━━━━━ SELECTED TEXT

There are currently 22 SROs: 10
national securities exchanges, 1 national
securities association, 10 registered
clearing agencies, and the Municipal
Securities Rulemaking Board. These
respondents file no more than one
record destruction plan per year, which
requires approximately 160 hours for
each new plan. However, the
Commission is discounting that figure
given its experience to date with the
number of plans that have been filed.
Further, any existing SRO record
destructions plan may require revision,
over time, in response to, for example,
changes in document retention
technology, which the Commission
estimates will take much less than the
160 hours estimated for a new plan.
Thus, the total annual compliance
burden is estimated to be 60 hours,
based on an estimated two respondents
per year. The approximate cost per hour
is $250, resulting in a total cost of
compliance for these respondents of
$15,000 per year (60 hours @ $250 per
hour).

━━━━━━━━━━
━━━━━ MATERIAL

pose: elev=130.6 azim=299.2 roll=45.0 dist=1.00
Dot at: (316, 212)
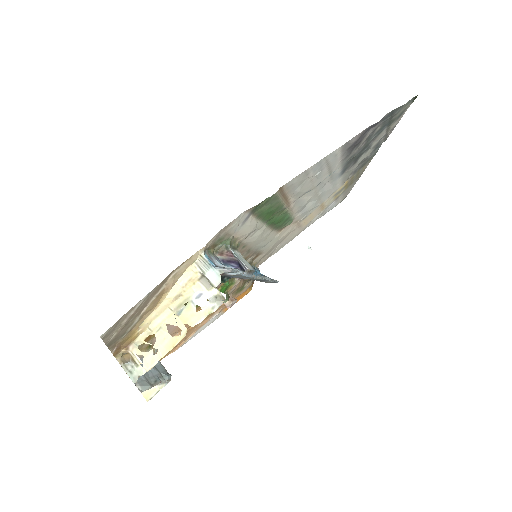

━━━━━━━━━━

§ **BRIEF 1**: List each kind of SRO named in the passage on SRO record destruction plans, with the number given for each.
§ **BRIEF 2**: Write the next few sentences of the passage on SRO record destruction plans, beginning after its final sentence.

§ **TASK RESULT 1**:
- National securities exchanges: 10
- National securities association: 1
- Registered clearing agencies: 10
- Municipal Securities Rulemaking Board: 1

§ **TASK RESULT 2**:
An agency may not conduct or
sponsor, and a person is not required to
respond to, a collection of information
unless it displays a currently valid
control number.
General comments regarding the
estimated burden hours should be
directed to the following persons: (i)
The Desk Officer for the Securities and
Exchange Commission, Office of
Information and Regulatory Affairs,
Office of Management and Budget,
Room 10102, New Executive Office
Building, Washington, DC 20503 or by
sending an e-mail to
David_Rostker@omb.eop.gov and (ii) R.
Corey Booth, Director/Chief Information
Officer, Securities and Exchange
Commission, c/o Shirley Martinson,
6432 General Green Way, Alexandria,
VA 22312 or by sending an e-mail to
PRA_Mailbox@sec.gov. Comments must
be submitted within 30 days of this
notice.
Dated: July 10, 2006.
Jill M. Peterson,
Assistant Secretary.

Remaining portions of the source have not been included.